• **YOUR TASK**
In the material below, reproduce exactly the lines that start with the one containing "Bieten Sie ein" and end with the one containing "se pone el sol", both included, omitting the pictures.

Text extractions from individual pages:

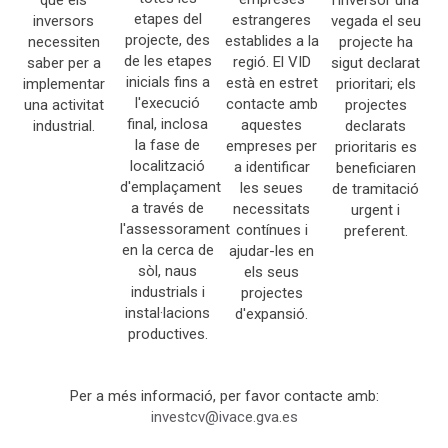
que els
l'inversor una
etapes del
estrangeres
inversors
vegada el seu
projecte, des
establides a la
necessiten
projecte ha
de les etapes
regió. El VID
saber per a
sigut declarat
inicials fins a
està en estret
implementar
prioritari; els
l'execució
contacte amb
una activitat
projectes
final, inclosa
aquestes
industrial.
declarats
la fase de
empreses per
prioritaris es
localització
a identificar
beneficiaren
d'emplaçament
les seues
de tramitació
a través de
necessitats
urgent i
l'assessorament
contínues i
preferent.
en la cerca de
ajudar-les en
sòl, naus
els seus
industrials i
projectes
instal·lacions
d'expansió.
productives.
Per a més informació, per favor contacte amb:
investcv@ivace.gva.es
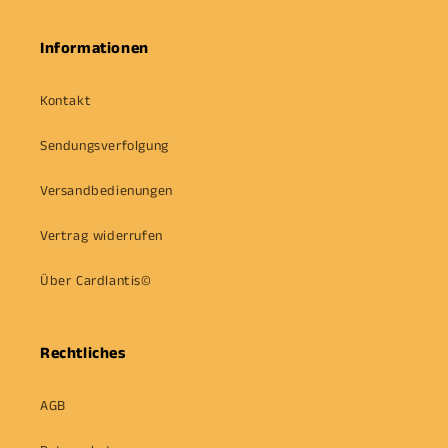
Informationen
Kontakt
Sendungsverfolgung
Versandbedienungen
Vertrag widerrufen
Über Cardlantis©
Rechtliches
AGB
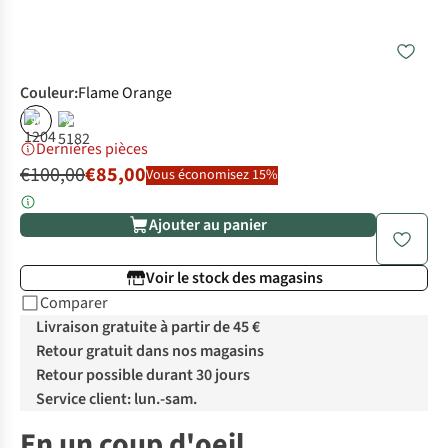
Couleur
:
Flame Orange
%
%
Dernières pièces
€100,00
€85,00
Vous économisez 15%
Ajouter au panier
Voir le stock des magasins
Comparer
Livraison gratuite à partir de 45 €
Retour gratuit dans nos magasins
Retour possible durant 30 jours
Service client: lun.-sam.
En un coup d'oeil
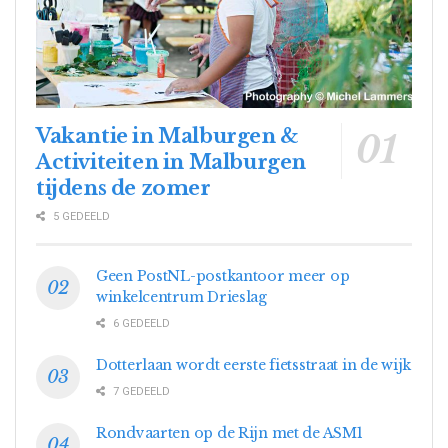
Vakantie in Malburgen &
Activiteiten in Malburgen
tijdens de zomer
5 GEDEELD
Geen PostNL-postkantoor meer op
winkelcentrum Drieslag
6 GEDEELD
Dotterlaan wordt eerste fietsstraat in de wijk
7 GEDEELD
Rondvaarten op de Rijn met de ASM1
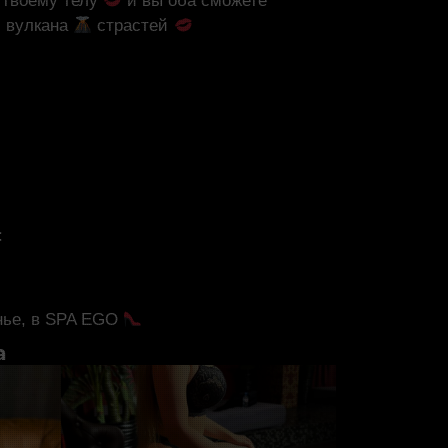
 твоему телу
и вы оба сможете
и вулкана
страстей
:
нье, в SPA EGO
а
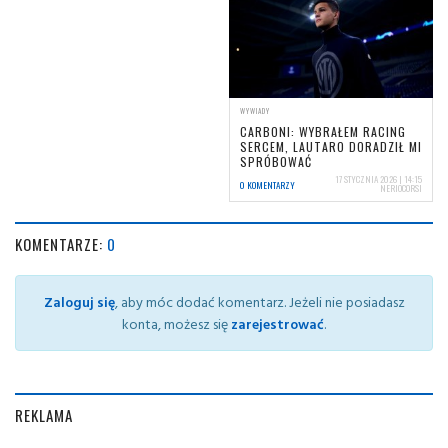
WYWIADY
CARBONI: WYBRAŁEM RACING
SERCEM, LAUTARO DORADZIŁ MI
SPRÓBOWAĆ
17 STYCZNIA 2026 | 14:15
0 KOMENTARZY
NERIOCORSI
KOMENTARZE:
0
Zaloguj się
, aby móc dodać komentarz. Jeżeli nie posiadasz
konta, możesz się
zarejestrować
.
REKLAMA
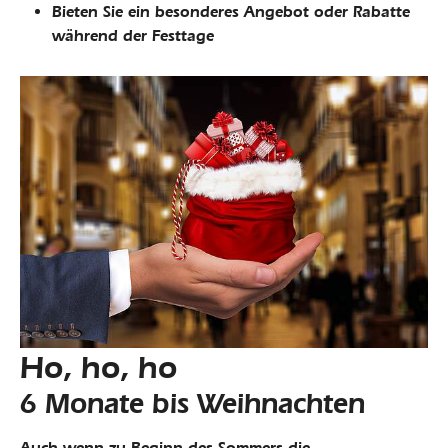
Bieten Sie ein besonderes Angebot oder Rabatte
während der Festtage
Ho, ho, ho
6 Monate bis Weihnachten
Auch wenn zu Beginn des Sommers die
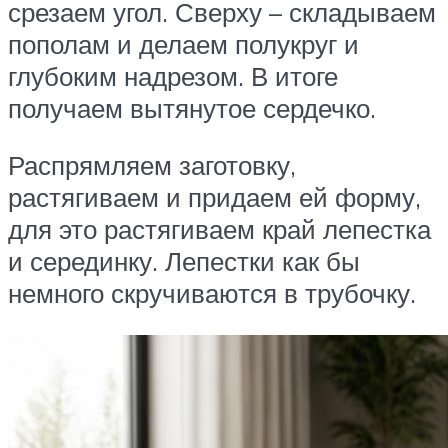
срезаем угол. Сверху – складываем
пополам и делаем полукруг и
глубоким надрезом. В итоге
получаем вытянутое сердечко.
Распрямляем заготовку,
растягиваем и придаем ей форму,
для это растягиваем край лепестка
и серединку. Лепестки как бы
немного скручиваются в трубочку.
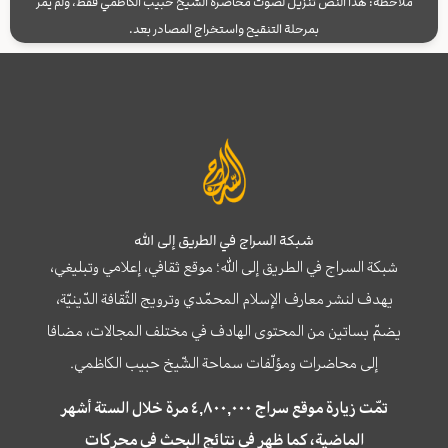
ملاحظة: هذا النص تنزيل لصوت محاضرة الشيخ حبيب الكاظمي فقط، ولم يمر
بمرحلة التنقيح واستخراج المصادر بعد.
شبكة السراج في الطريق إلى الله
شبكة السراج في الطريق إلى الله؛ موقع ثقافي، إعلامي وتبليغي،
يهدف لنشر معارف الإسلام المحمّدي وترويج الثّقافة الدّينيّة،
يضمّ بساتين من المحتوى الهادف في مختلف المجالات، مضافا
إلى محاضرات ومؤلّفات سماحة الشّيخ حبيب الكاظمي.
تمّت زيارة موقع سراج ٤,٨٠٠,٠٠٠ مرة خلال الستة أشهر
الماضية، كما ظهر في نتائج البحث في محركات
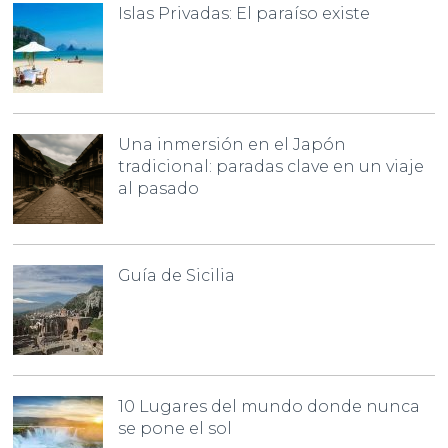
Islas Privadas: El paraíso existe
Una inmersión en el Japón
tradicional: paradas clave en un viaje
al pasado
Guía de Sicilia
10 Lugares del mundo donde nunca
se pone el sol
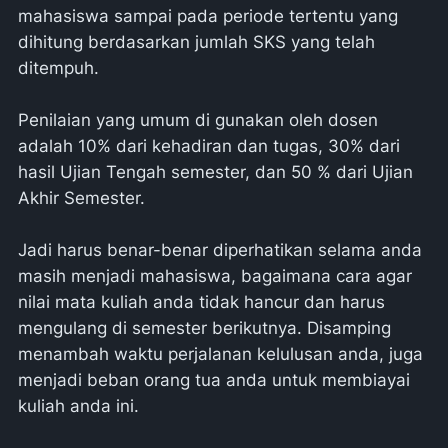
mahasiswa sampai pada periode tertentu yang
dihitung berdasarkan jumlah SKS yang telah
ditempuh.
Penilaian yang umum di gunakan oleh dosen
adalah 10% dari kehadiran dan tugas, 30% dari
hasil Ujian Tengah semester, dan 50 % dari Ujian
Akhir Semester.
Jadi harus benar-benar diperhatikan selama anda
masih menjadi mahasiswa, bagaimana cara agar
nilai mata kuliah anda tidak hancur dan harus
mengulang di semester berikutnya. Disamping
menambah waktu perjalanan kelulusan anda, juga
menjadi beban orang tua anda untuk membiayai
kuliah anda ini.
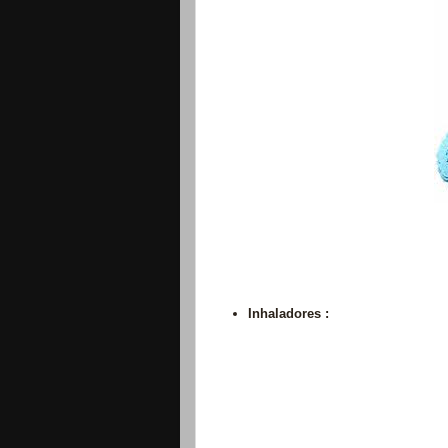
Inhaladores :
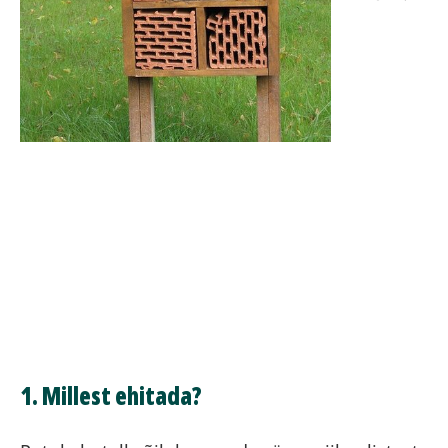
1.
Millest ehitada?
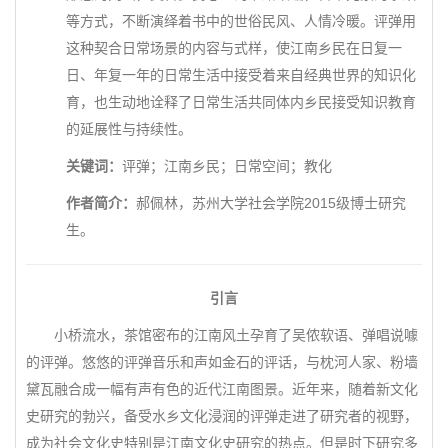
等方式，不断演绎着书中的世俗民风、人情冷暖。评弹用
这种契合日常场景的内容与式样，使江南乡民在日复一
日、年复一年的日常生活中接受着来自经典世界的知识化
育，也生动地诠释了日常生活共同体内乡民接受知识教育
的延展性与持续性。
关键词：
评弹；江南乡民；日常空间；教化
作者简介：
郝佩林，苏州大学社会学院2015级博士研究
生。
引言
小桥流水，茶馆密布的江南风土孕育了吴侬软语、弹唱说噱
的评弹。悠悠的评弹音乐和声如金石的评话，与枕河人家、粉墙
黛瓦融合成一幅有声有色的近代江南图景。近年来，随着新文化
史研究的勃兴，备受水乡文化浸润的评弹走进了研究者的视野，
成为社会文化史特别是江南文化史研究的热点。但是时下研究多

• **OUTPUT OF THE EXERCISE**
Bieten Sie ein besonderes Angebot oder Rabatte
während der Festtage
Ho, ho, ho
6 Monate bis Weihnachten
Auch wenn zu Beginn des Sommers die
срезаем угол. Сверху – складываем
пополам и делаем полукруг и
глубоким надрезом. В итоге
получаем вытянутое сердечко.
Распрямляем заготовку,
растягиваем и придаем ей форму,
для это растягиваем край лепестка
и серединку. Лепестки как бы
немного скручиваются в трубочку.
ملاحظة: هذا النص تنزيل لصوت محاضرة الشيخ حبيب الكاظمي فقط، ولم يمر
بمرحلة التنقيح واستخراج المصادر بعد.
شبكة السراج في الطريق إلى الله
شبكة السراج في الطريق إلى الله؛ موقع ثقافي، إعلامي وتبليغي،
يهدف لنشر معارف الإسلام المحمّدي وترويج الثّقافة الدّينيّة،
يضمّ بساتين من المحتوى الهادف في مختلف المجالات، مضافا
إلى محاضرات ومؤلّفات سماحة الشّيخ حبيب الكاظمي.
تمّت زيارة موقع سراج ٤,٨٠٠,٠٠٠ مرة خلال الستة أشهر
الماضية، كما ظهر في نتائج البحث في محركات
Islas Privadas: El paraíso existe
Una inmersión en el Japón
tradicional: paradas clave en un viaje
al pasado
Guía de Sicilia
10 Lugares del mundo donde nunca
se pone el sol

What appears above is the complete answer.